Whole-cell selective oxidation of 5-HMF by sugarcane bagasse isolated Bacillus nitratireducens

Abstract

This study delves into the biocatalytic oxidation of 5-hydroxymethylfurfural (5-HMF) by the newly isolated Bacillus nitratireducens, from sugar cane bagasse. This reaction remains unexplored within the existing scientific literature concerning this microbial strain. Initially, to comprehensively characterize the strain and classify it taxonomically, genotypic and phenotypic analysis were conducted, including whole genome sequencing and ANI analysis. Subsequently, the study proceeded to evaluate for the first time with B. nitratireducens the efficiency of 5-HMF oxidation under aerobic conditions.
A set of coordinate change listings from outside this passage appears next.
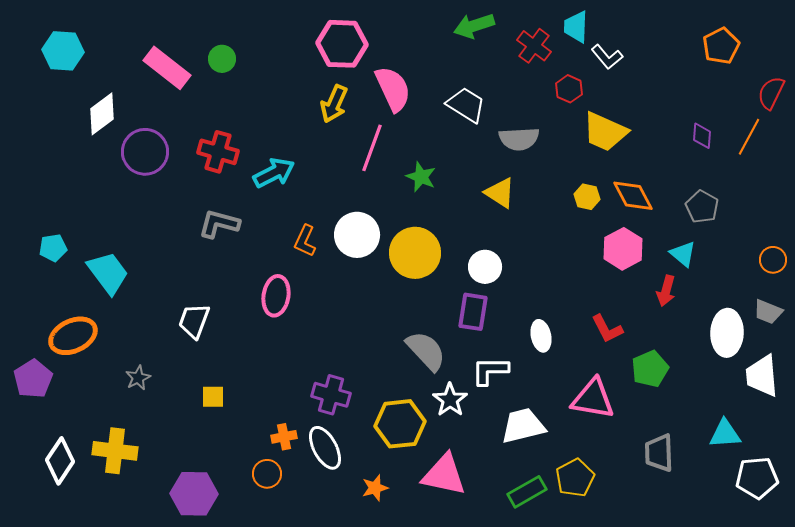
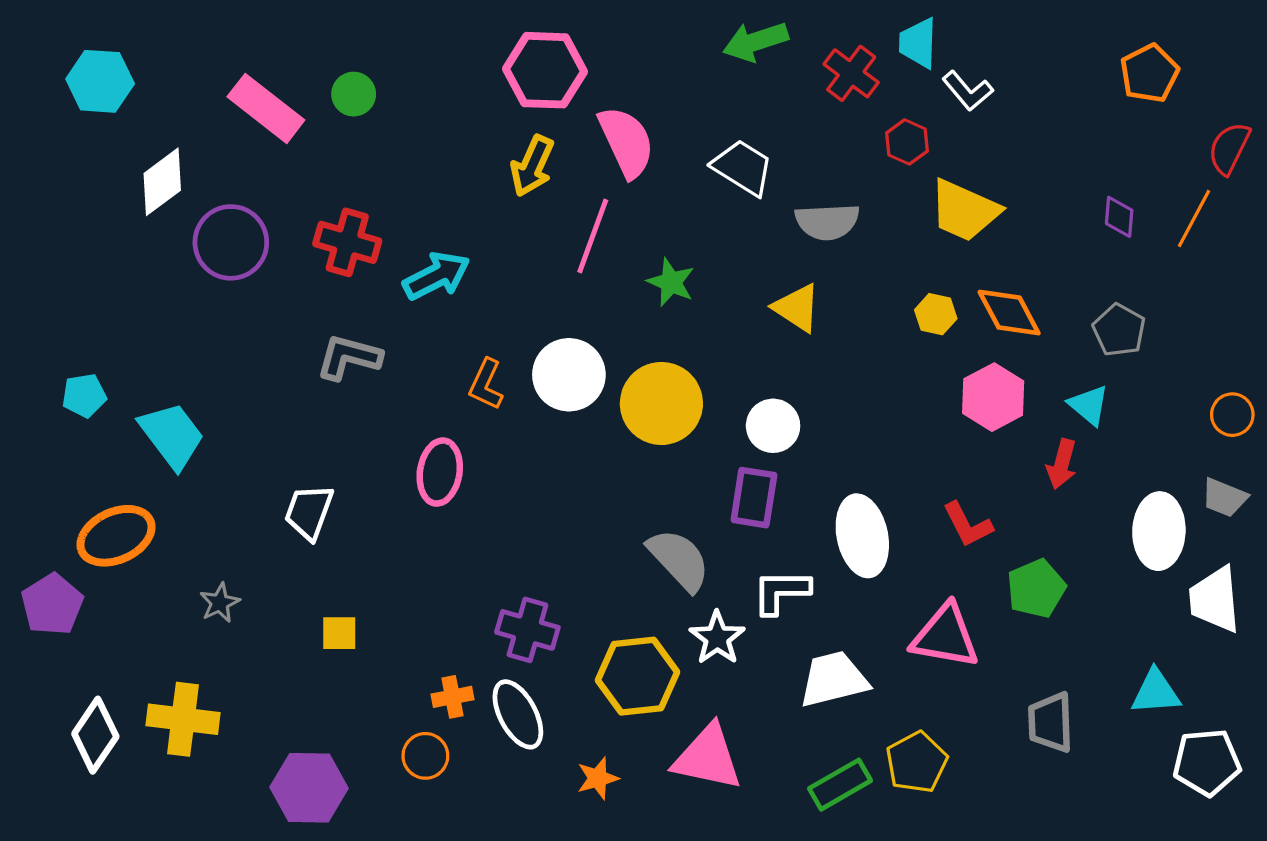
white ellipse: (541, 336) -> (862, 536), size x1.6

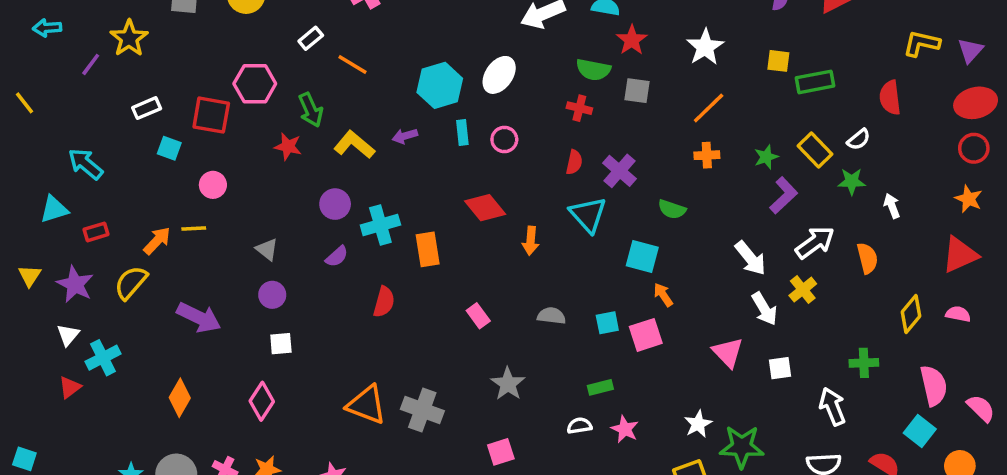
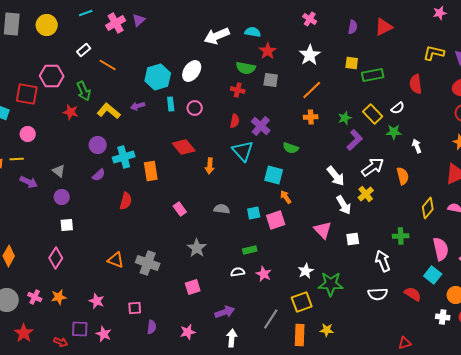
purple arrow: (199, 317) -> (29, 182), moved, size x0.7
orange triangle: (366, 405) -> (116, 260), size x0.7

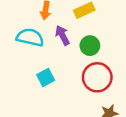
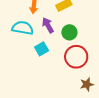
cyan square: (46, 78) -> (42, 49), moved

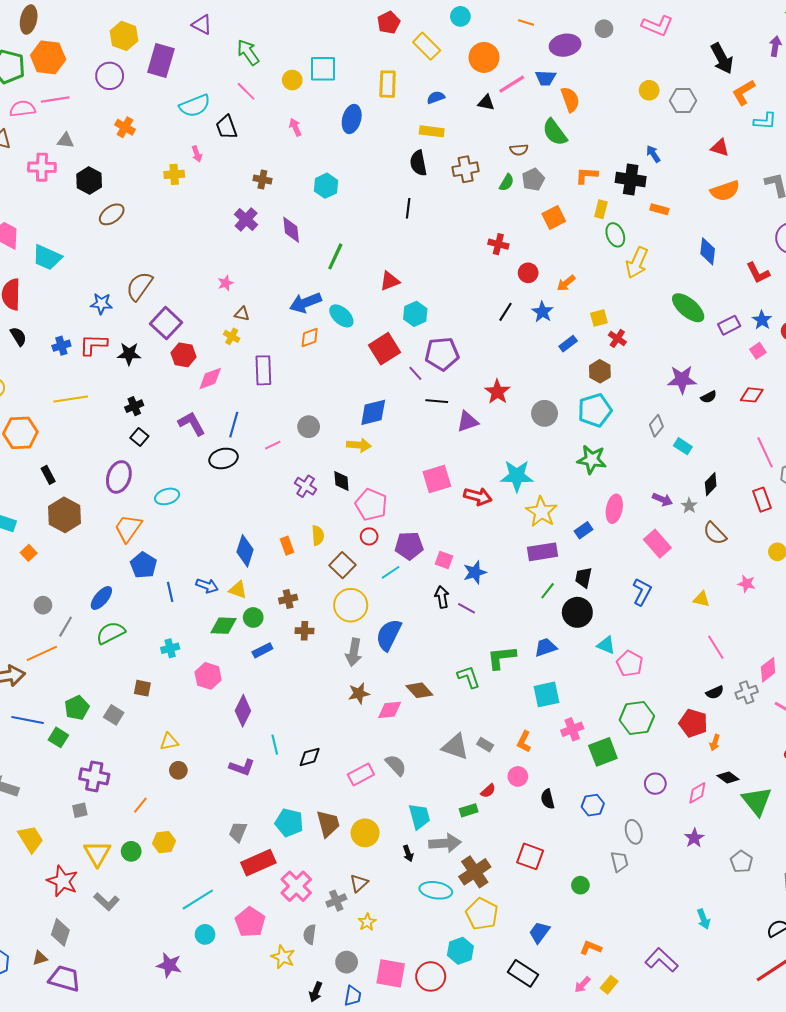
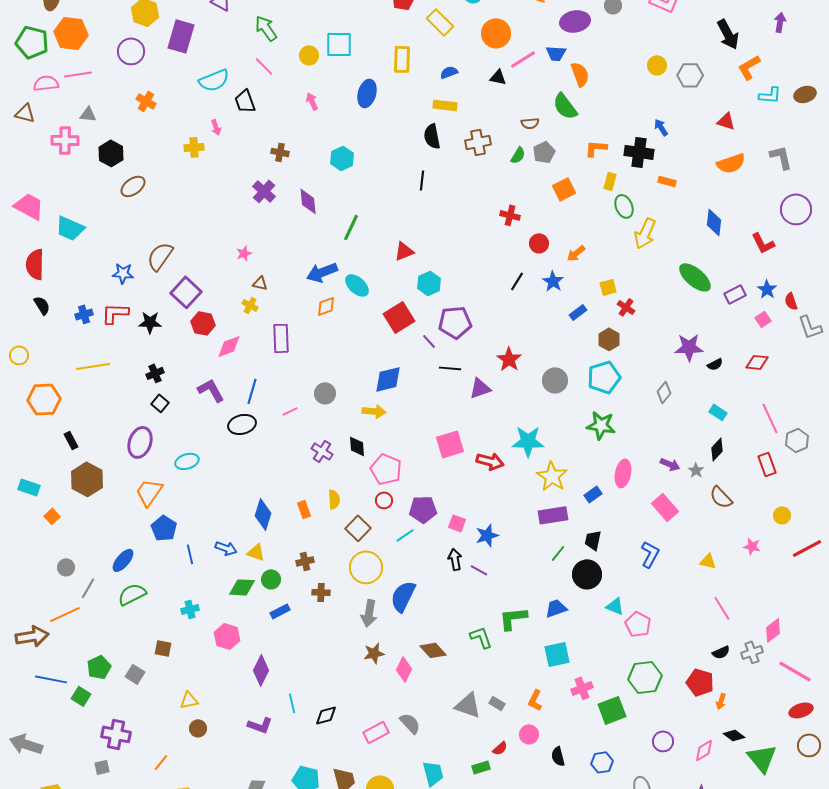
cyan rectangle: (683, 446) -> (718, 412), moved
pink diamond: (390, 710) -> (404, 669), turned -60

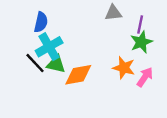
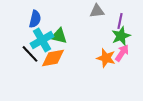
green triangle: (56, 64) -> (59, 36), moved
orange diamond: (78, 75) -> (53, 58), moved
pink arrow: (145, 77) -> (122, 53), moved

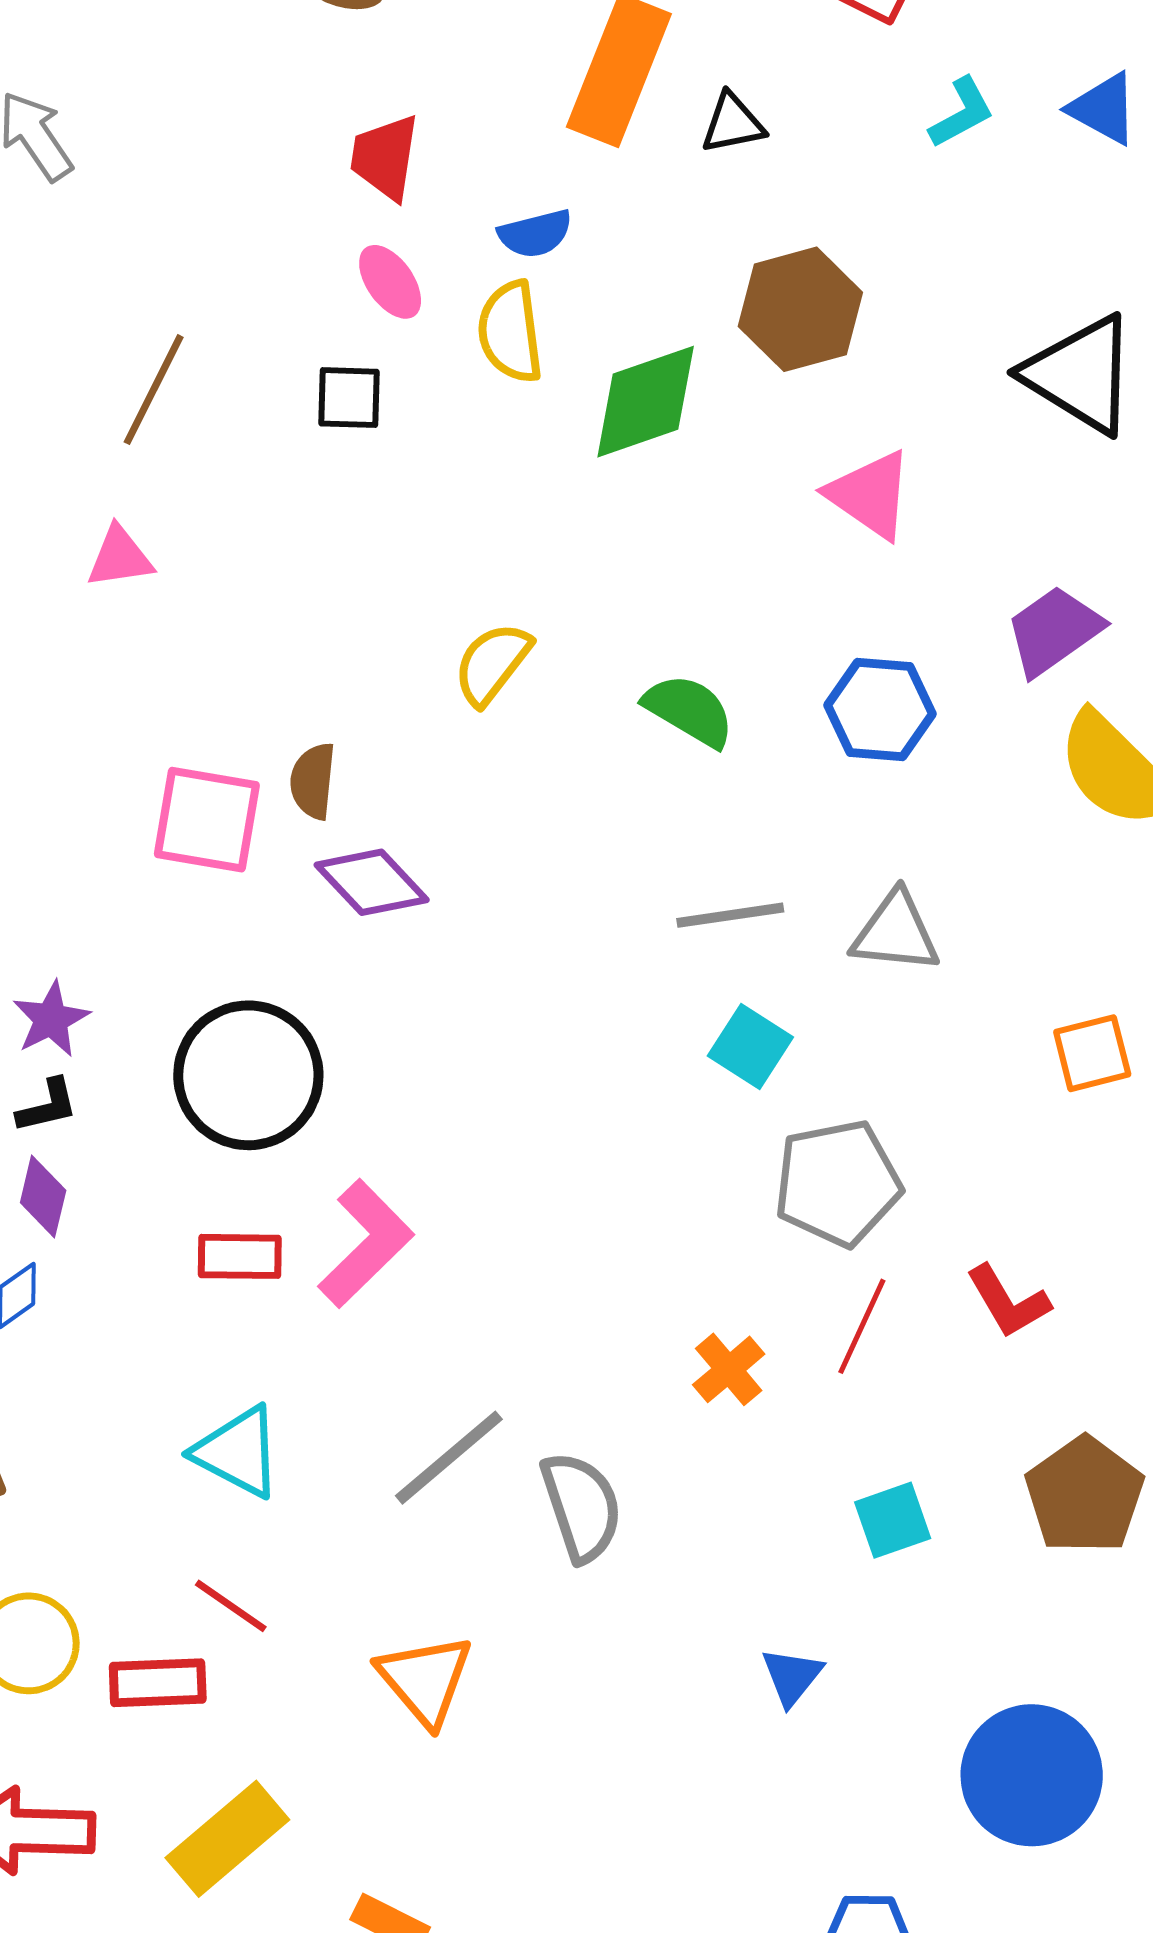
The process resulted in the formation of 5-hydroxymethyl-2-furancarboxylic acid (HMFCA) as the principal product, a valuable molecule that demonstrates promising potential as a precursor for polyesters. Additionally, the compound exhibits medical applications, including its role as an anti-tumor agent and interleukin inhibitor. Employing Response Surface Methodology (RSM), the conditions conducive to optimizing HMFCA production were assessed. These conditions, including a 3 mM 5-HMF concentration, a pH level of 5.6, and a temperature of 30°C maintained over a period of 24 hours, were found to yield optimal results. Model validation further underscored the effectiveness of these conditions, demonstrating a 91% HMFCA yield, which slightly exceeded the predicted 88%. In conclusion, the study highlights the potential of the biomass-derived Bacillus strain in achieving a high conversion rate through the selective oxidation of the aldehyde group present in the 5-HMF molecule. This whole-cell catalytic process eliminates the need for noble metal catalysts, commonly employed in similar chemical reactions, thereby underscoring its potential for enhancing environmental sustainability and reducing reliance on costly and potentially harmful catalysts.